### Passage to read
·····
# Can Stress Cause Loose Stool?



## pippa31 (Aug 2, 2011)

I think Pips is stressed when she is at daycare. She only goes once a week, but when she comes back she has loose stool. I thought it was the treats she was being given (I think she has a chicken allergy), but I have been assured they are no longer giving her those treats. They also told me today that she spent a fair amount of one of the walks with her tail tucked under her (this is not typical behavior for her). I have a call into the vet, but I suspect stress??? :-\

Just as two quick asides...since I got home she is her lovable self - running all over, took a great evening walk, good appetite (I fed her ground beef and rice to be on the safe side), nose wet and not hot, etc. So I don't think sick?!

Also, she is on Taste of the Wild. Has anyone else had any loose stool issues with their dogs since the contamination of the plant and they halted shipment of their food????


----------



## threefsh (Apr 25, 2011)

Riley has loose stools on our hikes. It only happens when she's been running around for a while and eating grass. Not sure why, but the activity seems to loosen things up. She's on TOTW (well, Primal raw for the time being) and has not had loose stool issues since the other food was recalled. The tail tucked does sound like a sign of stress. Maybe she is overwhelmed by the other dogs? You could try having a dog walker come by once a week instead of daycare.


----------



## pippa31 (Aug 2, 2011)

It was definitely more of a leash walk and less of a hike, so that can't cause the loose stool...although she very easily could have been eating grass!!

She has been going to daycare one day a week for the past 7 months, so I don't think it was her being overwhelmed by the dogs...we have an amazing dog walker the other 4 days, so maybe I'll just rearrange my work schedule and move to 5 days with him....
·····
### Directive
Can you carry on the forum thread about stress and a dog's loose stool, picking up after its final post?

### Dataset excerpt
·····
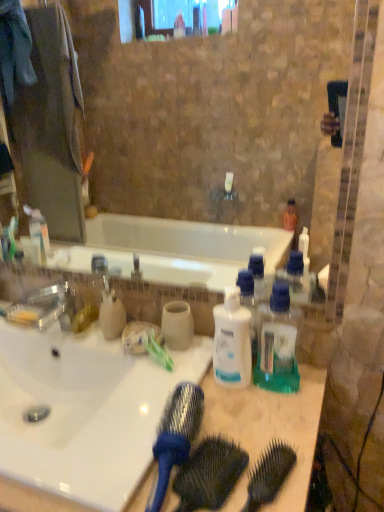
Identify the location of vacant area located to the right-hand side of white plastic bottle at center, the 2th bottle from the right. (290, 388).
·····
### Task output
What is primal raw? We have also been investigating moving to a RAW diet and I'd love any info/feedback you might have.

Thanks!


----------



## threefsh (Apr 25, 2011)

pippa31 said:


> What is primal raw? We have also been investigating moving to a RAW diet and I'd love any info/feedback you might have.


Primal brand raw formula is the lazy, easy way of doing the raw diet. Unfortunately, that means it is also more expensive. We currently have Riley on the chicken formula while she recovers from an injury. Here is a link to their frozen formulas:

http://www.primalpetfoods.com/product/list/c/7

It has a solid 5-star rating on dogfoodadvisor.com:

http://www.dogfoodadvisor.com/dog-food-reviews/primal-dog-food-raw-frozen-formulas/


----------



## Racer (Apr 23, 2012)

I think stress can cause the loose stools. From what my daycare told me (they own V's and a lot of V's happen to be at daycare), some V pups can have loose stools all the time. 

Racer was on Orijen originally and he soft served all the time. I eventually switched him to Acana and it has helped. 

Canned pumpkin (not the condensed kind) is supposed to help out with loose stools.

He now gets pumpkin every meal. But every now and then still


----------



## SkyyMax (Apr 5, 2012)

We had to take Skyy twice in the last 2 weeks to the vet with severe diarrhea. She is on TOTW, I do not know if it had anything to do with the food, she had a lot of tests done, but the vet could not find the cause.
Skyy just finished 2nd course of antibiotics, so far everything is fine and she is still on TOTW.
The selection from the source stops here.